On a content creation website, we publish articles. I am primarily a backend developer and need help with creating the most optimal checkout process.

What does the current flow look like today?

  1. A user enters a title and clicks on a CTA "get started"
  2. User is asked to enter an "email address" and a "first name". This creates a user (with temp password) in the database where we can assign the article request to a registered user.
  3. Upon successful registration the user is sent to our backend for authentication and to create the article request.
  4. After article request is created and submitted, the user is redirected to a dashboard where a payment popup comes up.
  5. A notice comes up redirecting them to add their address, change their password, etc (this is needed to ensure all required information is in the system prior to processing the actual payment)
  6. When address is entered, the user is redirected back to complete the payment

Just writing this out screams "unusable and overly complex".

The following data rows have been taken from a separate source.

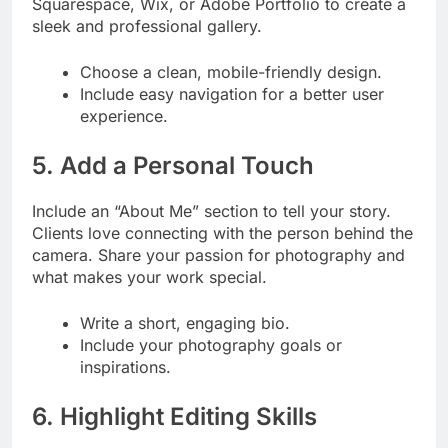
Squarespace, Wix, or Adobe Portfolio to create a
sleek and professional gallery.
Choose a clean, mobile-friendly design.
Include easy navigation for a better user
experience.
5. Add a Personal Touch
Include an “About Me” section to tell your story.
Clients love connecting with the person behind the
camera. Share your passion for photography and
what makes your work special.
Write a short, engaging bio.
Include your photography goals or
inspirations.
6. Highlight Editing Skills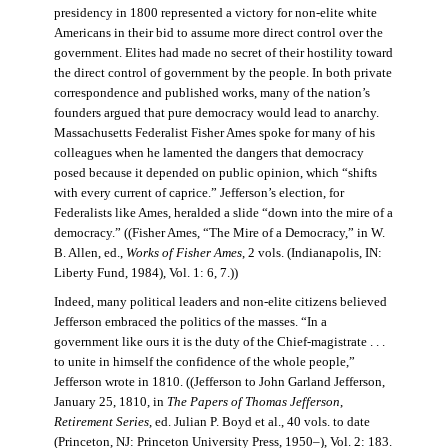
presidency in 1800 represented a victory for non-elite white
Americans in their bid to assume more direct control over the
government. Elites had made no secret of their hostility toward
the direct control of government by the people. In both private
correspondence and published works, many of the nation’s
founders argued that pure democracy would lead to anarchy.
Massachusetts Federalist Fisher Ames spoke for many of his
colleagues when he lamented the dangers that democracy
posed because it depended on public opinion, which “shifts
with every current of caprice.” Jefferson’s election, for
Federalists like Ames, heralded a slide “down into the mire of a
democracy.” ((Fisher Ames, “The Mire of a Democracy,” in W.
B. Allen, ed.,
Works of Fisher Ames
, 2 vols. (Indianapolis, IN:
Liberty Fund, 1984), Vol. 1: 6, 7.))
Indeed, many political leaders and non-elite citizens believed
Jefferson embraced the politics of the masses. “In a
government like ours it is the duty of the Chief-magistrate . . .
to unite in himself the confidence of the whole people,”
Jefferson wrote in 1810. ((Jefferson to John Garland Jefferson,
January 25, 1810, in
The Papers of Thomas Jefferson
,
Retirement Series
, ed. Julian P. Boyd et al., 40 vols. to date
(Princeton, NJ: Princeton University Press, 1950–), Vol. 2: 183.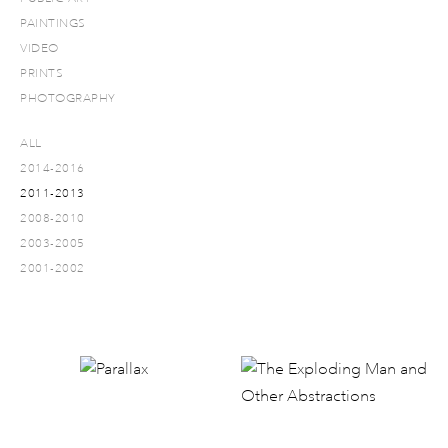
PAINTINGS
VIDEO
PRINTS
PHOTOGRAPHY
ALL
2014-2016
2011-2013
2008-2010
2003-2005
2001-2002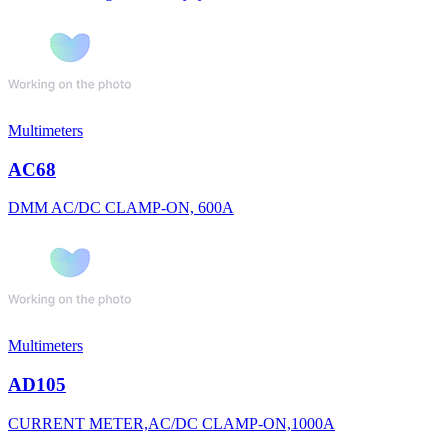
Multimeters
AC68
DMM AC/DC CLAMP-ON, 600A
Multimeters
AD105
CURRENT METER,AC/DC CLAMP-ON,1000A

  1. What would be a better and more usable flow?
  2. How do you create an account for someone without requesting all that information up front?
  3. How would one ask for all necessary information in order to complete the payment (assuming this is a new user)?
  • 1
    Whats the issue with having a user with a safe temporary password? At least it isnt "letmein",also looked into google authentication/Facebook authentication? Think to yourself. Do i really care about what the choose as a username? Would our site benefit from any form of registration? Commented Aug 19, 2015 at 6:23
  • Additionally paypal lets you have alot of information about your buyer using their api. So the real question is , is that sign in necessary? What does the user benefit from that? Commented Aug 19, 2015 at 6:34
  • Could you draw some quick sketches or set up a quick demo of how this actually looks. I'm having some trouble visualising this from step 3 onwards. Commented Aug 19, 2015 at 8:34
  • Think about what is really necessary to get the business up and running successfully. It's a service that in the end sends content to a user by email and the user is supposed to pay for it. All you should need for this is an email address and payment information. Commented Aug 25, 2015 at 20:09
  • Consider using a standard shopping cart + checkout process. You know, the one you see everywhere online. That way users aren't learning a new process. Many of these allow anonymous checkouts, which a lot of users prefer. Commented Oct 30, 2015 at 20:49

2 Answers 2


Here is what I'd do. Of course, this may require some code changes, or database mods, but that depends on your backend:

  1. Create the title, their email address and details of the request (one form)
  2. Pay
  3. YOU create a username (their email address)
  4. YOU create a temp password (as you already do)
  5. Send them an email thanking them for their order and ask them to change their password


I'm not sure what info your payment processor wants, but services such as Stripe require very little info. Unless you need their address for something else, don't ask for it.


I would recommend using a style known as progressive disclosure. At the outset just ask users what you need to know to allow them to log in: probably an email address and a password. Then, as they attempt to complete different tasks, you ask them for the information that they need to have entered in order to complete that task. You can also provide incentives for them to add information outside of the processes they want to complete by adding things like a profile completion level graphic or some sort of points reward as stack exchange does.